(Não) Deu branco! Uma declaração sobre a conveniência da branquitude

por Joyce Souza Lopes

“Narram que o negro somente apanhou,

e não contabilizam o branco que matou”.

Lourenço Cardoso

Uma questão indagadora me inquieta, mais que isso, me impulsiona à busca de reflexões, leituras, referências construtivas para o desenvolvimento não de uma teoria, mas de um posicionamento político que seja condizente com minha prática de militante, e vice-versa. Não se trata aqui apenas de uma investigação científica e sim da tentativa de autoconhecimento e compreensão do meu papel social de mulher branca, de como me refaço na marcação desta identidade racial.

É perceptível o quanto o/a branco/a se abstém das discussões sobre relações raciais, desconsiderando seu condicionante de opressor/a, e sem problematizarmos esse posicionamento, mais uma vez racista, legitimamos a neutralidade, ou melhor, a neutralização da identidade racial branca e concedemos uma zona de conforto que há tempos se configura enquanto prerrogativa tanto para os que reconhecem a existência do racismo, quanto para os que ainda insistem na afirmação de democracia racial.

Portanto, estudar os comportamentos dos brancos é considerar o conhecimento sobre as práticas de sua supremacia racial, e isso é em si construir estratégias políticas, assim, dada a importância desta discussão no Movimento Negro. O/as preto/as já foram, e são, objetos de estudo involuntariamente, sem licenças ou concessões, com direito a equívocos, inverdades e calúnias que reatualizam as ações racistas. Há uma vasta produção tanto do olhar de si, o que contribui positivamente, e, infelizmente, muito pelo olhar do outro, ainda que exista meia dúzia de cinco ou seis que notemos aliados.

Então, porque não desatarmos este silêncio diante do que é ser branco? É timidamente que começamos a indagar-nos. Defendo que os preto/as falem dos brancos/as e mais que isso, que os brancos/as falem de si. É imprescindível uma atenção a esse sentido, não se trata de uma perspectiva de centralização ou superposição e sim de colocações pontuais e elucidativas às nossas discussões sobre raça. Avançamos com a denúncia do mito de democracia racial, avançamos com a afirmação e auto-afirmação positiva do que é ser negro/a e avançamos quando aponta-se o conforto da brancura, à medida que os/a próprios/a branco/as admitirem suas condições de privilégios.

A superação do nosso racismo, digo ‘nosso’ considerando a impossibilidade do/a negro/a ser racista, do racismo consequente de práticas coletivas, individuais e cotidianas, é conquistada quando assumimos criticamente nossas atribuições simbólicas, subjetivas e materiais e, mais que isso, quando nos fazemos capazes não de ceder, mas de devolver o que é de direito da população negra, de relacionar o nosso interesse individual com o interesse coletivo e, quando divergente, saber mapear o que de fato é ser um sujeito aliado à luta antirracista.

Instrução 1: No texto sobre a branquitude, a quem é atribuída a epígrafe que abre o texto?

Registros de dados:
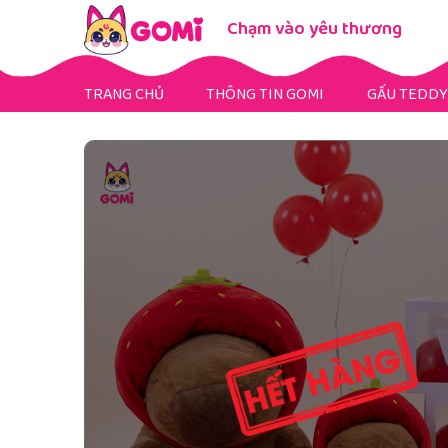
Chạm vào yêu thương
TRANG CHỦ
THÔNG TIN GOMI
GẤU TEDDY
Gấu Teddy Mini
Gấu Teddy Bigsize
Gấu Teddy Fullsize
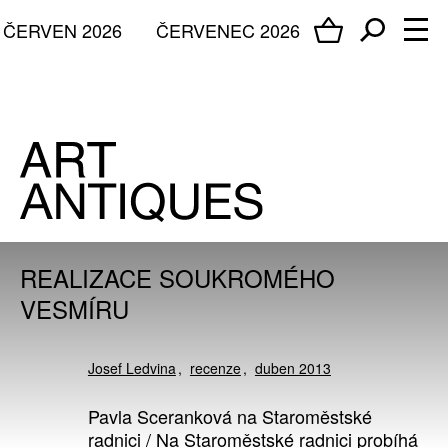
ČERVEN 2026
ČERVENEC 2026
REALIZACE SOUKROMÉHO
VESMÍRU
Josef Ledvina
recenze
duben 2013
Pavla Sceranková na Staroměstské
radnici / Na Staroměstské radnici probíhá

Instrução 2: Reescreva todos os registros acima trocando "2026" por "2027" e mantendo todo o resto igual. Deixe as imagens de fora da resposta.

Resposta 1: A epígrafe é atribuída a Lourenço Cardoso.

Resposta 2:
Chạm vào yêu thương
TRANG CHỦ
THÔNG TIN GOMI
GẤU TEDDY
Gấu Teddy Mini
Gấu Teddy Bigsize
Gấu Teddy Fullsize
ČERVEN 2027
ČERVENEC 2027
REALIZACE SOUKROMÉHO
VESMÍRU
Josef Ledvina
recenze
duben 2013
Pavla Sceranková na Staroměstské
radnici / Na Staroměstské radnici probíhá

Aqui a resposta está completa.